Speaking with BBC Newsday earlier this year, the former President of Nigeria, gave his support for the decriminalization of marijuana in the country.
“It is essentially a call for what we call decriminalization. If a young man tries to experiment with a wrap of marijuana for instance & because of that we put him in jail.”
“I was in prison as a political prisoner & I interacted with these people, some of them just for being caught with a wrap of Marijuana, they’re put in jail. They came out of jail more hardened, more hardened criminals than when they went in. Whereas, if they have been treated as they should be treated & if they need attention, they’ll be given attention.”
“They will be looked after, given a clean needle like it’s been done in some parts of Africa already. Harm reduction & safe places where they can listen to people, they can get attention, they can get counsel. This is the sort of thing we are talking about.”

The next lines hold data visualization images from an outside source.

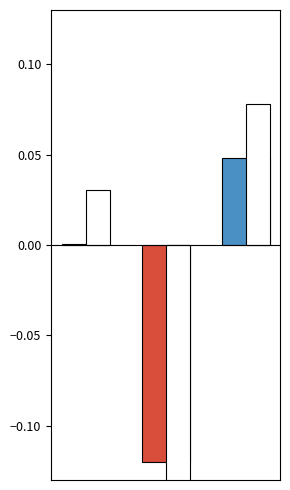

Is it true that the value at 0 is 0.0?

True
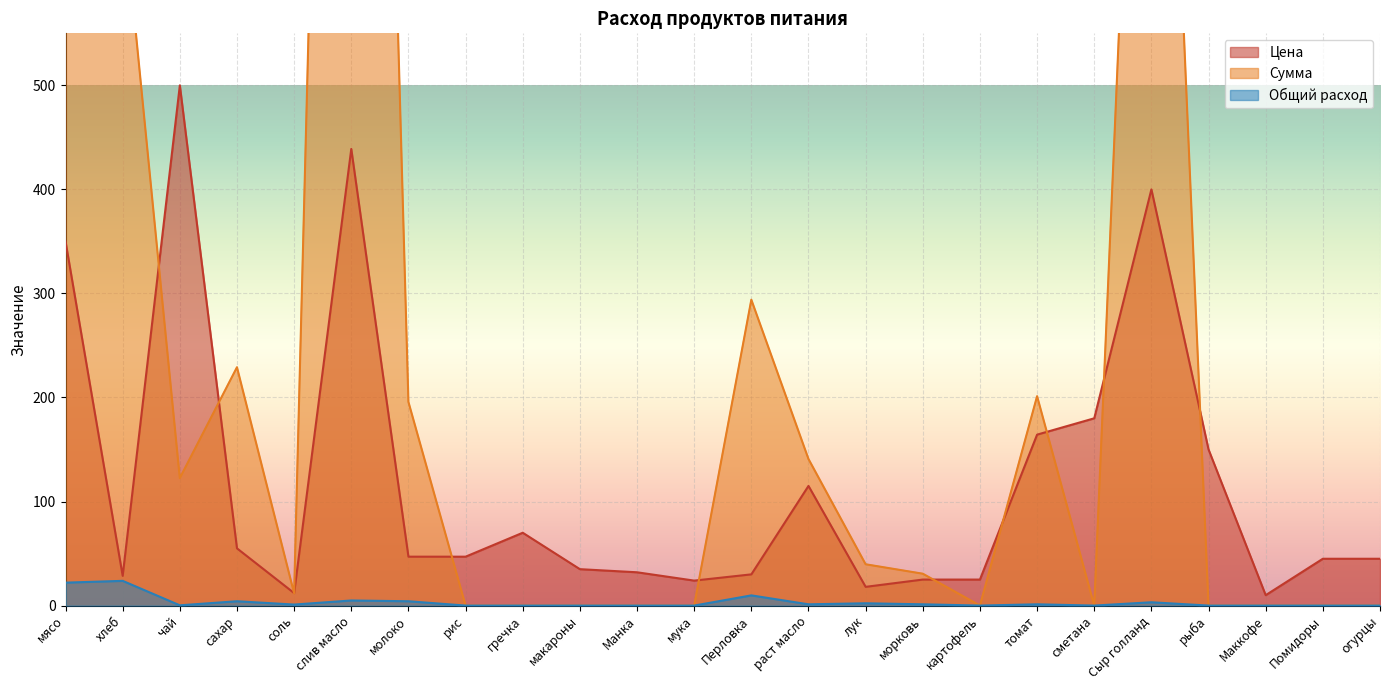

True or false: Сумма and Общий расход intersect in this chart.

False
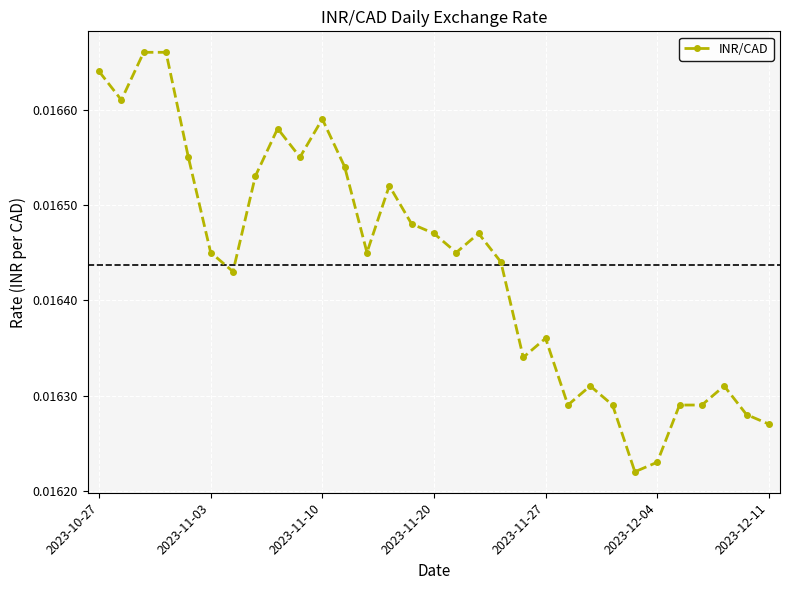

True or false: there are more than 0 points higher than both neighbors.

True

The logic behind his statement is pretty spelt out, although, one wouldn’t be blamed for citing more alternate or self-centered motivations to his action, considering he owns arguably the biggest farm in Nigeria and being on top of the marijuana market won’t be particularly difficult for him as it transitions from decriminalization to legalization across the continent.
On the flip side, looser regulations on marijuana are required to further the progress of our society, so regardless of who stands to gain now, we, the youth, stand to gain more in the long run.
In terms of a precedent in our part of the world, Lesotho can be used as an example, last year the country in South Africa legalized the medical and scientific use of the herb under license. Also in 2017, there was a ruling in South Africa that favoured the personal use of marijuana in homes, the ruling is pending final confirmation from the constitutional court.
The future of Africa is bright, green and dank.